STUDIETEKST:
○ ○ ○ ○ ○ ○ ○

Bent u op de hoogte van de verschillende toepassingen van de wet? Kunt u eventueel een overzicht geven van de werkwijze per rechtbank? Wat is uw reactie hierop?

 

Wat is uw standpunt met betrekking tot een eventuele behandeling achter gesloten deuren van de MOF-dossiers, de als misdrijf omschreven feiten? We hebben het er kort over gehad tijdens de bespreking van de wet. Het is uiteindelijk niet geregeld en de behandeling gebeurt in openbare zitting. Wilt u nog een stap verder gaan en eventueel die feiten die voor de jeugdrechtbank komen, achter gesloten deuren behandelen?

 

02.02 Staatssecretaris Melchior Wathelet: Ik beschik momenteel niet over gegevens over de manier waarop de wet van 2 juni 2010 tot wijziging van het Gerechtelijk Wetboek en het Burgerlijk Wetboek betreffende de behandeling in de raadkamer van de gerechtelijke procedures inzake familierecht wordt toegepast door de hoven en rechtbanken.

 

De behandeling van een gerechtelijke procedure in de raadkamer hangt af van de beoordeling van een evenwicht tussen de betrokken belangen, het principe van de openbaarheid van de procedure en het respecteren van de rechten van de partijen. Zoals het Europees Hof voor de Rechten van de Mens reeds talrijke malen aanhaalde, beschermt de openbaarheid van de zittingen de burgers tegen geheime rechtspraak, die zou ontsnappen aan het toezicht van de bevolking, en is tevens een goed middel om het vertrouwen in het gerecht te bewaren. De openbaarheid biedt de garantie op een eerlijk proces.

 

De openbaarheid van een procedure kan evenwel onderworpen zijn aan bepaalde uitzonderingen, met name wanneer de belangen van de minderjarige of het privéleven van personen in het geding zijn. Het evenwicht tussen de openbaarheid van de procedure en de bescherming van de persoonlijke levenssfeer wordt verschillend beoordeeld naargelang het gaat om familierechtelijke of protectionele zaken. De zitting achter gesloten deuren wordt geregeld door het Gerechtelijk Wetboek voor het familierechtelijke hoofdstuk en door de wet van 8 april 1965 betreffende de jeugdbescherming voor het protectionele deel. Er dient dan ook benadrukt te worden dat de beoordelingen niet verward mogen worden en niet tot een eenvormige behandeling in de raadkamer mogen leiden.

○ ○ ○ ○ ○ ○ ○

GEGEVEN LIJST:

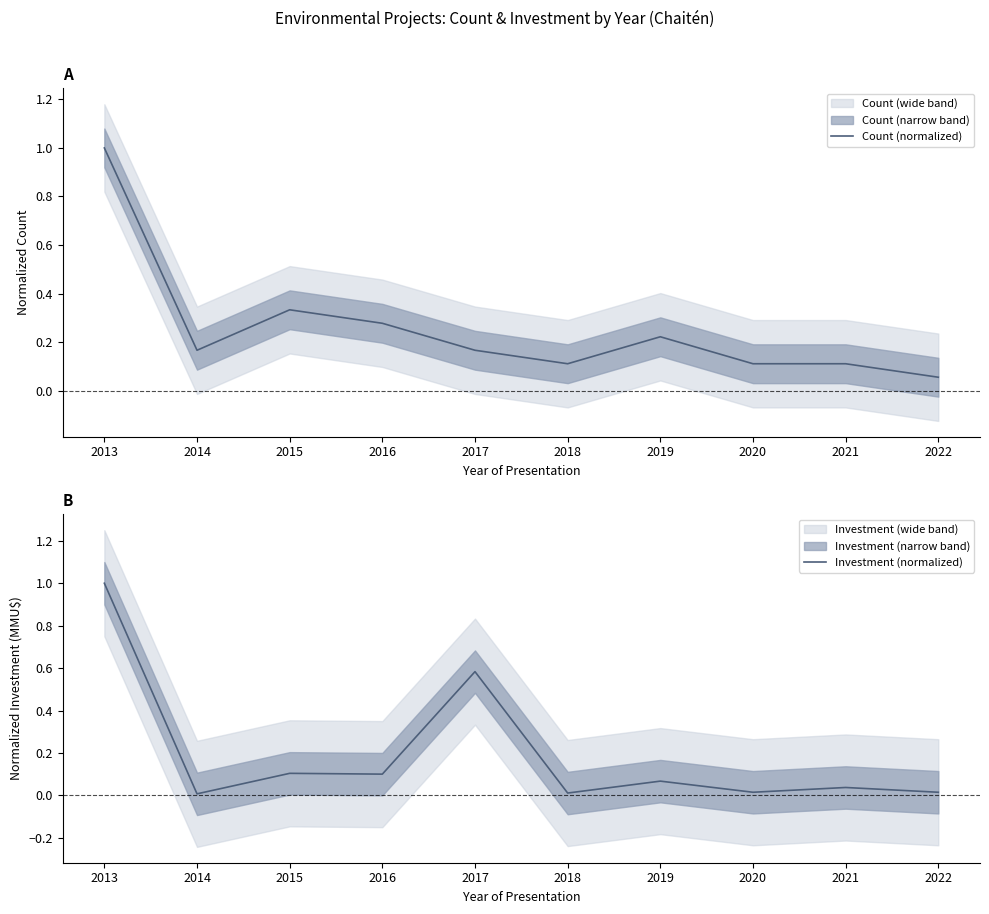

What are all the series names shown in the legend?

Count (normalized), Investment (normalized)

○ ○ ○ ○ ○ ○ ○

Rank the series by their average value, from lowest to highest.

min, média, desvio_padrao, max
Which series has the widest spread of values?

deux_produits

○ ○ ○ ○ ○ ○ ○

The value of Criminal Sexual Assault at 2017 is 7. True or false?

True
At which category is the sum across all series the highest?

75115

○ ○ ○ ○ ○ ○ ○

OPDRACHT:
Herschrijf de studietekst van "Wat is uw standpunt" tot "gesloten deuren behandelen?" en vervang daarin "gesloten deuren" door "dichte deuren".

OPLOSSING:
Wat is uw standpunt met betrekking tot een eventuele behandeling achter dichte deuren van de MOF-dossiers, de als misdrijf omschreven feiten? We hebben het er kort over gehad tijdens de bespreking van de wet. Het is uiteindelijk niet geregeld en de behandeling gebeurt in openbare zitting. Wilt u nog een stap verder gaan en eventueel die feiten die voor de jeugdrechtbank komen, achter dichte deuren behandelen?